**LISTA DE ATIVIDADES**
1. Extraia do trecho sobre Cézanne e Zola, sem qualquer alteração, a passagem que começa em "quarta-feira, 7 de" e segue até "reinava Victor Hugo.".
2. Responda com base no trecho sobre Cézanne e Zola:
(a) Em que colégio Cézanne e Zola se encontraram?
(b) Qual atividade o pai de Cézanne exercia antes de investir no mundo das finanças?
(c) Que poeta reinava acima de tudo nas discussões dos dois?

**TRECHO**
::::::::::

"A luz na pintura de Palhano é tão vital quanto a fotossíntese no crescimento das plantas, daí por que se distancia de qualquer concepção acadêmica de mera iluminação do cenário. Essa luz invisível preexiste na tela, é embutida no seu cerne, como uma candeia fechada."
Francisco Brennand

quarta-feira, 7 de fevereiro de 2018

Cézanne e Émile Zola




Duas vidas, dois criadores que se cruzaram no século XIX, principalmente na juventude. Paul Cézanne, um burguês, filho do banqueiro Louis-Auguste, antigo chapeleiro bem-sucedido que terminou investindo no mundo das finanças e se tornou um dos homens mais ricos de Aix-en-Provence; Émile Zola, órfão de pai, nascido em Paris, pobre, mantinha-se nos estudos graças aos sacrifícios de sua mãe e dos avós. Os dois se encontraram no Colégio Bourbon: Cézanne um ano mais velho; eram considerados estudantes dotados, mas isolados, porque os outros colegas zombavam de Zola pelo sotaque e pela natural diferença de classe social, que, numa ocasião, fez Paul defendê-lo em uma briga, quando levou uma sova dos colegas. A partir daí surgiu uma grande amizade. Discutiam os poetas, e acima de tudo reinava Victor Hugo.

::::::::::

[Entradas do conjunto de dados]
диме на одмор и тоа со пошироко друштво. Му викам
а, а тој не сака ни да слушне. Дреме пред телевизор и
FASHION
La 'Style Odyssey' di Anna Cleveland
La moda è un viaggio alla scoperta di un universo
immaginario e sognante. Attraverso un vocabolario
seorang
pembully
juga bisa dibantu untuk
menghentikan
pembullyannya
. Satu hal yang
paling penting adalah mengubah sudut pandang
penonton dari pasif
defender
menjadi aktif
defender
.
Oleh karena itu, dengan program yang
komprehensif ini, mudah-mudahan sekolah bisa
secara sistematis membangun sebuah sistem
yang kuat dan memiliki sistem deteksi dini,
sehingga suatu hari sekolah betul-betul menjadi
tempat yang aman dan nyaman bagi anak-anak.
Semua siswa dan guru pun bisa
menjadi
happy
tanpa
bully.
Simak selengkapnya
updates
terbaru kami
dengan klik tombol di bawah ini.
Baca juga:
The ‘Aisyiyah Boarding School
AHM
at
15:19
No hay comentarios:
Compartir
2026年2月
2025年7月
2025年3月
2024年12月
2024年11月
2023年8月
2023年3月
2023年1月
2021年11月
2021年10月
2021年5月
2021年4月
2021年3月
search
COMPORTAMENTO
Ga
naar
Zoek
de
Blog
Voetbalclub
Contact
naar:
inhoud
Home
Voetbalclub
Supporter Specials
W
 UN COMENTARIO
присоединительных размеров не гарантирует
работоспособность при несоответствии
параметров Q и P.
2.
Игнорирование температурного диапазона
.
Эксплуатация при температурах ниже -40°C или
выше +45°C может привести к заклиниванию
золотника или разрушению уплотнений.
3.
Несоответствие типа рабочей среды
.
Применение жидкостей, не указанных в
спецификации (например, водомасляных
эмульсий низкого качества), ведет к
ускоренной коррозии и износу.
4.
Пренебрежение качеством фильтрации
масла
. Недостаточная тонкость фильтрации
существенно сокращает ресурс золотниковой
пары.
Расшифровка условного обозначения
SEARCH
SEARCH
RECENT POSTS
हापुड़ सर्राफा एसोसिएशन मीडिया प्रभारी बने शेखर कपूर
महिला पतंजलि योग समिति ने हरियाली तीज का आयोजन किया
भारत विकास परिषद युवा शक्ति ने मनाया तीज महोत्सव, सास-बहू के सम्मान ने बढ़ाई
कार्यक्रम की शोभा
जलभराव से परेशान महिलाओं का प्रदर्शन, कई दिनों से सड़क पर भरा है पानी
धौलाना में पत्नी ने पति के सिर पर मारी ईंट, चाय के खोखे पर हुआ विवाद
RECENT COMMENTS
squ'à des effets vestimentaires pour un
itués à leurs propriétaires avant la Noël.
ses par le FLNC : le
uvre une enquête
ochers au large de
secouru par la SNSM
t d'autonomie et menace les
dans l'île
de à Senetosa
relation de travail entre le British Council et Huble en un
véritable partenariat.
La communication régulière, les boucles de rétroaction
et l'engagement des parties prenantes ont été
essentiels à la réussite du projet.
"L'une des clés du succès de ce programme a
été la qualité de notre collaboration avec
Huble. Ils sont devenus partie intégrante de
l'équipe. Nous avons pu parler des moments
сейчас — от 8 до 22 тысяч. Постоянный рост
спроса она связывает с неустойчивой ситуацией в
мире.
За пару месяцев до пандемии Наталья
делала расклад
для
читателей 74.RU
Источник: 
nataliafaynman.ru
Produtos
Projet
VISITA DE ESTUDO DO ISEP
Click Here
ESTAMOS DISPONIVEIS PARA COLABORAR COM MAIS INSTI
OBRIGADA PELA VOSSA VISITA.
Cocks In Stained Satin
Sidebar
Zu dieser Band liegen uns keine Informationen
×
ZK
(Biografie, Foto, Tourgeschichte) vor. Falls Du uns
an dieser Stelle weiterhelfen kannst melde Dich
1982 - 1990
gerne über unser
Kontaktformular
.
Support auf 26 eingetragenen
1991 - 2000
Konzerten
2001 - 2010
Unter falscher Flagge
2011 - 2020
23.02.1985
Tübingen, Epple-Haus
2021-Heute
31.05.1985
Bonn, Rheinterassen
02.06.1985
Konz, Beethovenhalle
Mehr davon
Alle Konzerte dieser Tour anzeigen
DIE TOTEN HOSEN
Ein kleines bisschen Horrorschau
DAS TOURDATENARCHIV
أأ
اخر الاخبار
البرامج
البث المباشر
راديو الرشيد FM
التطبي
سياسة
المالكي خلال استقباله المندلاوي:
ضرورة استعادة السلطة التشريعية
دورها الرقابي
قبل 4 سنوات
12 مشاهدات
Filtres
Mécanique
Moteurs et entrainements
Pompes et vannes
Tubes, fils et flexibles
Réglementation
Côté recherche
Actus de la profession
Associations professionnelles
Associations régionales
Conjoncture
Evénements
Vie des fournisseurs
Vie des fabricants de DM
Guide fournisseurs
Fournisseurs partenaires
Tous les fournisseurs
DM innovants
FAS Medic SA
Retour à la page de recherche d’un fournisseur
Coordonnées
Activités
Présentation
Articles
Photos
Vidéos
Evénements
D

::::::::::

**RESPOSTAS DAS ATIVIDADES**
1.
quarta-feira, 7 de fevereiro de 2018

Cézanne e Émile Zola




Duas vidas, dois criadores que se cruzaram no século XIX, principalmente na juventude. Paul Cézanne, um burguês, filho do banqueiro Louis-Auguste, antigo chapeleiro bem-sucedido que terminou investindo no mundo das finanças e se tornou um dos homens mais ricos de Aix-en-Provence; Émile Zola, órfão de pai, nascido em Paris, pobre, mantinha-se nos estudos graças aos sacrifícios de sua mãe e dos avós. Os dois se encontraram no Colégio Bourbon: Cézanne um ano mais velho; eram considerados estudantes dotados, mas isolados, porque os outros colegas zombavam de Zola pelo sotaque e pela natural diferença de classe social, que, numa ocasião, fez Paul defendê-lo em uma briga, quando levou uma sova dos colegas. A partir daí surgiu uma grande amizade. Discutiam os poetas, e acima de tudo reinava Victor Hugo.

2.
(a) No Colégio Bourbon.
(b) Era chapeleiro.
(c) Victor Hugo.